4.2.1. Potential Width Associated with a Cut. In addition to the traditional costs of cuts such as depth, area flow [Manohararajah et al. 2006] and exact local area [Mishchenko et al. 2007a], ${ }^{3}$ we introduce a new cost associated with a cut $c$, called potential width, denoted as $p$ Width in this work. pWidth is a positive value that estimates the potential width of an SET array when adopting cut $c$. Since our goal is to minimize the maximal width among the SET arrays in the SET network instead of the total width, knowing the relative width of the SET array is sufficient when adopting a cut. Let us denote the local function of a node in terms of variables in its cut $c$ as $f_{c}$. For example, the $f_{c}$ of the node $q$ in Figure 6 is the function of variables $p$ and $e$ in the cut $c$. pWidth associated with $c$ is estimated as the number of disjoint product terms in $f_{c}$. This is because the mapped width of an SET array has a positive correlation with the number of product terms in a function $f_{c}$ as discussed in Section 3. Specifically, since each disjoint product term is implemented as a configured path in an SET array, the growth of the number of disjoint product terms will increase the SET width in general. Note that from the viewpoint of the SET array, pWidth metric just measures the width growth when you directly configure each conductive path for each disjoint product term in the SET array without considering any path sharing. However, the proposed technique in Section 3 explores the path sharing among all paths, which means that the resultant width will be much reduced. We adopt the pWidth metric as an efficient indicator in candidate cut sorting in the mapping algorithm while the proposed technique in Section 3 is adopted in synthesizing the final SET network.

Record excerpts:
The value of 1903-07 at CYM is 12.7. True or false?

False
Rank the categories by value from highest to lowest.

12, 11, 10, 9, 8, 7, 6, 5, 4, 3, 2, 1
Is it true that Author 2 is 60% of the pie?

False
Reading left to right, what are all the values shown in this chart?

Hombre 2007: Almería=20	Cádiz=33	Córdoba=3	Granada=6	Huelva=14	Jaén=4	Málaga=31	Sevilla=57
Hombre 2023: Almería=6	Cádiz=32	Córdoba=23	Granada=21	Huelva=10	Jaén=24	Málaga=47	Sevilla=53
* * *
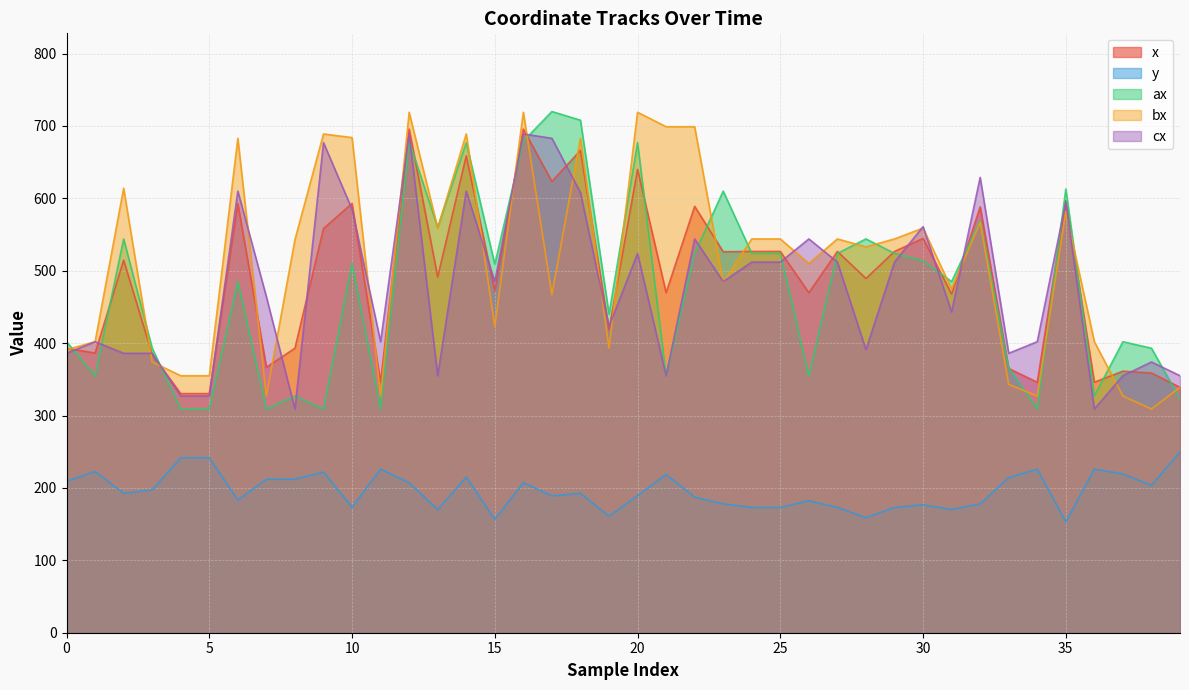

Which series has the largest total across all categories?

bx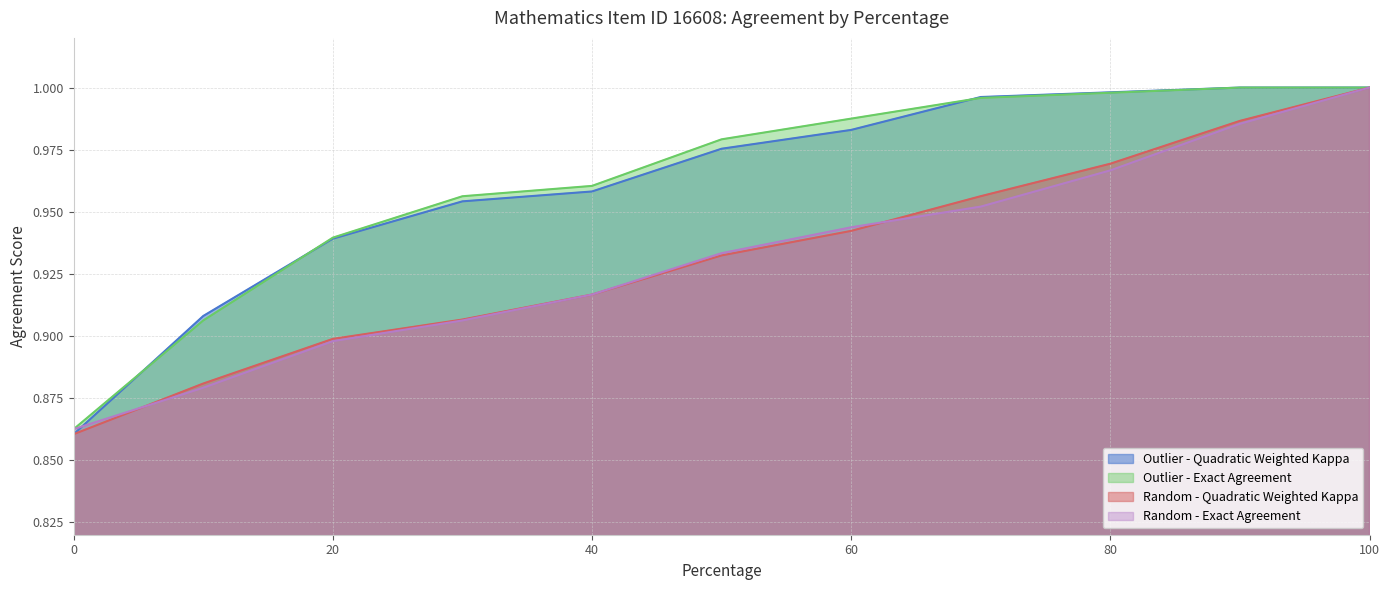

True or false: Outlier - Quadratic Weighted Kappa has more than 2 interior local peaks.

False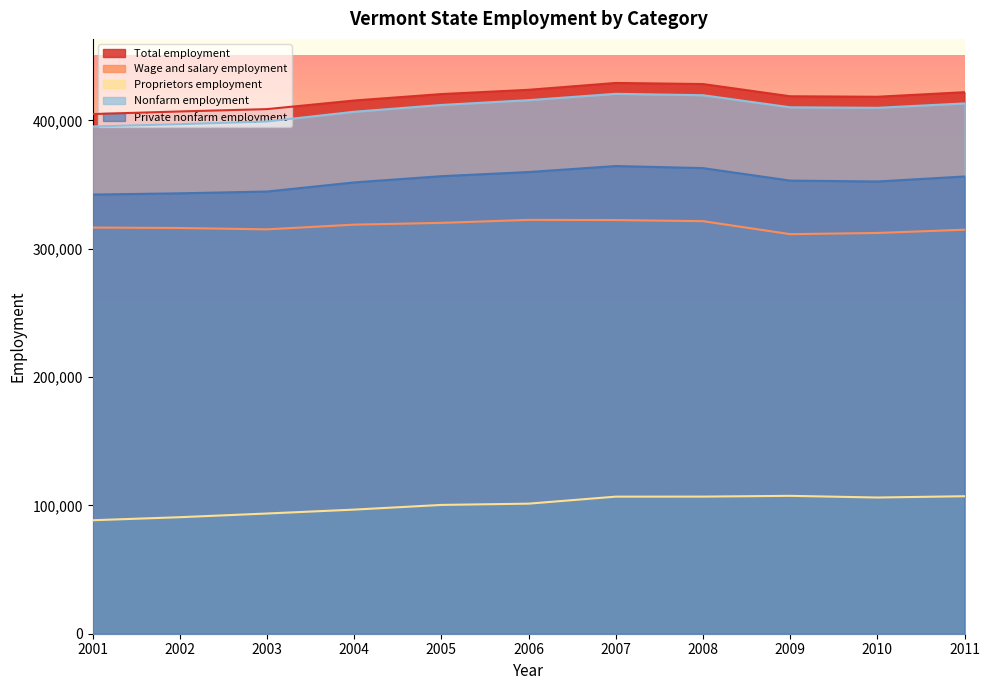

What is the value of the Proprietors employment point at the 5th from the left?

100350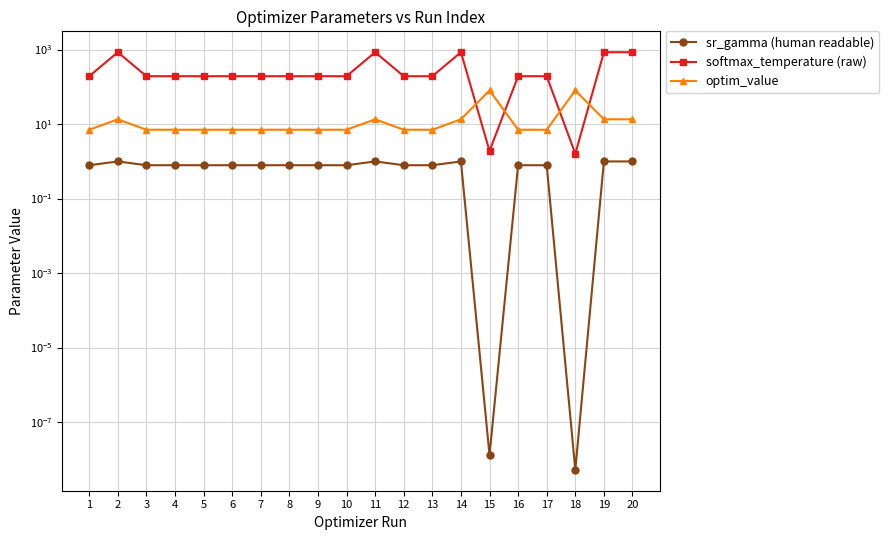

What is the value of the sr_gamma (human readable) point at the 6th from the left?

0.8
==
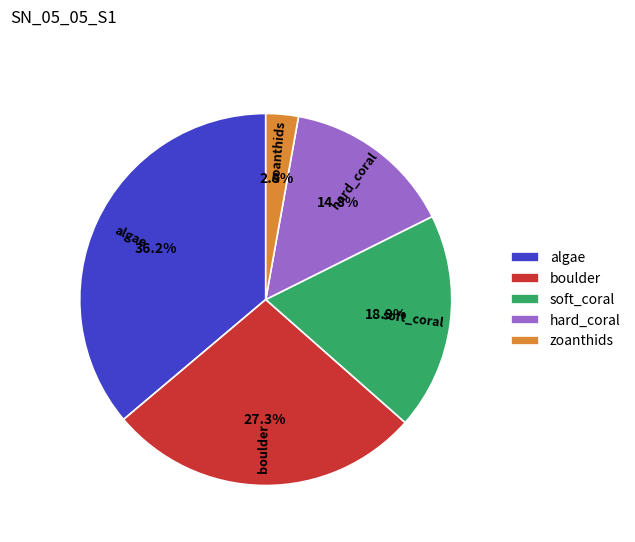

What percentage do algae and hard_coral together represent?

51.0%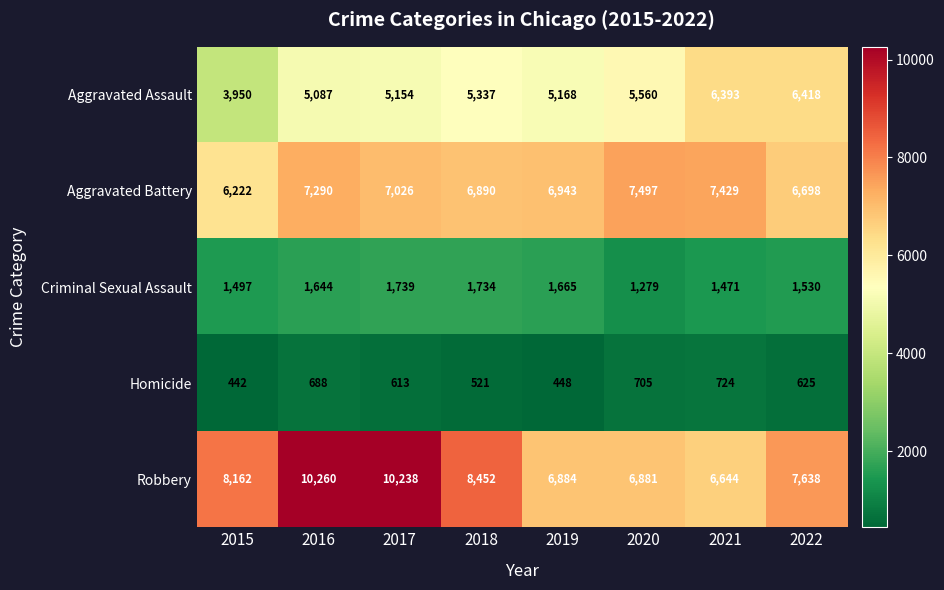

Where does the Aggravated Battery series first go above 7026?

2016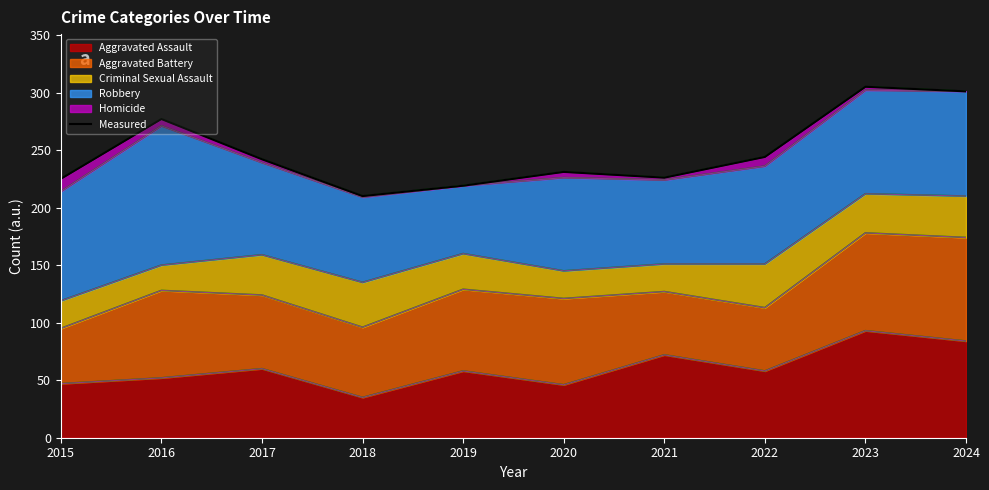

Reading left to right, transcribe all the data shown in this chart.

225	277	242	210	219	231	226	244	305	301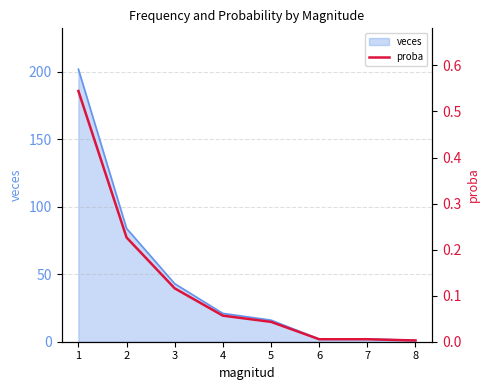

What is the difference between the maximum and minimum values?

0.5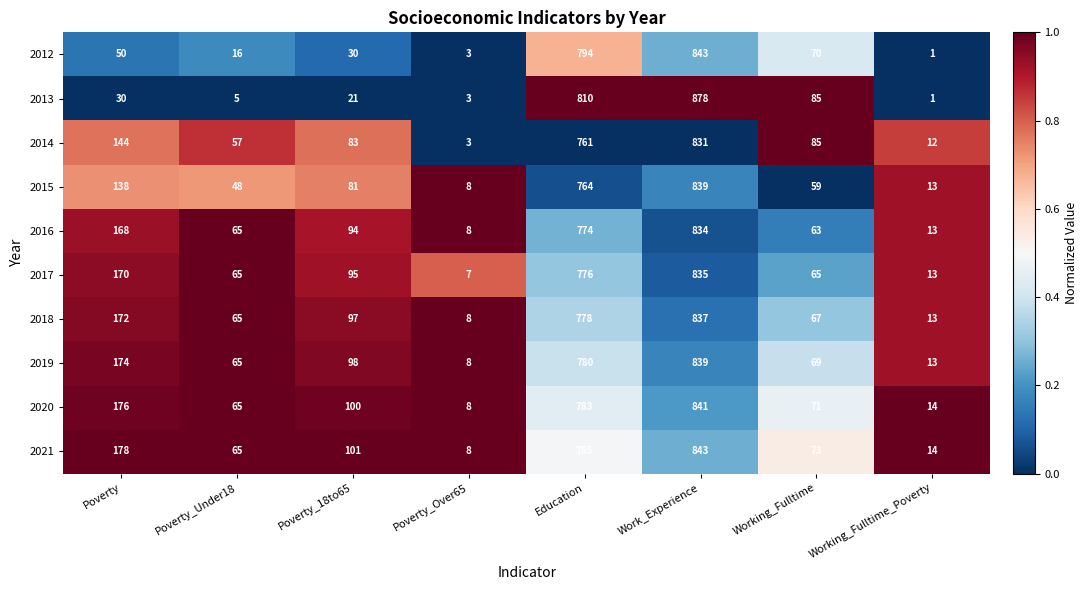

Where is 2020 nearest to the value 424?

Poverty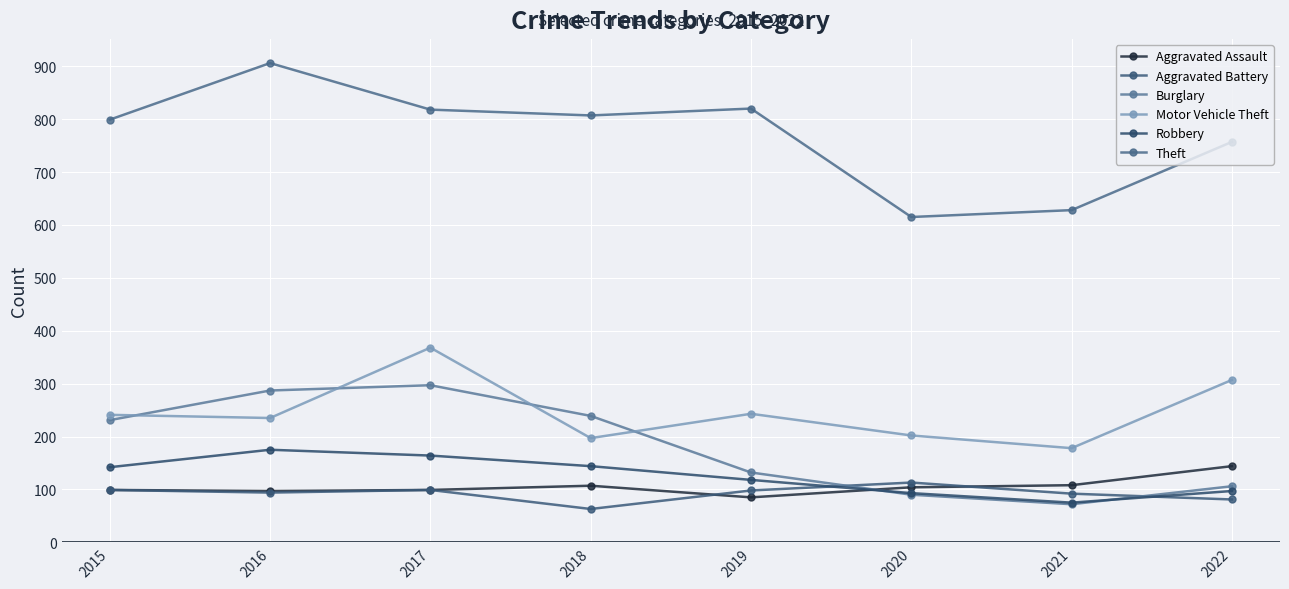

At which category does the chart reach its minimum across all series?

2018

Work instruction: Name every cost of a cut mentioned in the excerpt on potential width, including the new one it introduces. The data has no connection to the excerpt on potential width.

Result of the task: Depth, area flow, exact local area, and potential width (pWidth).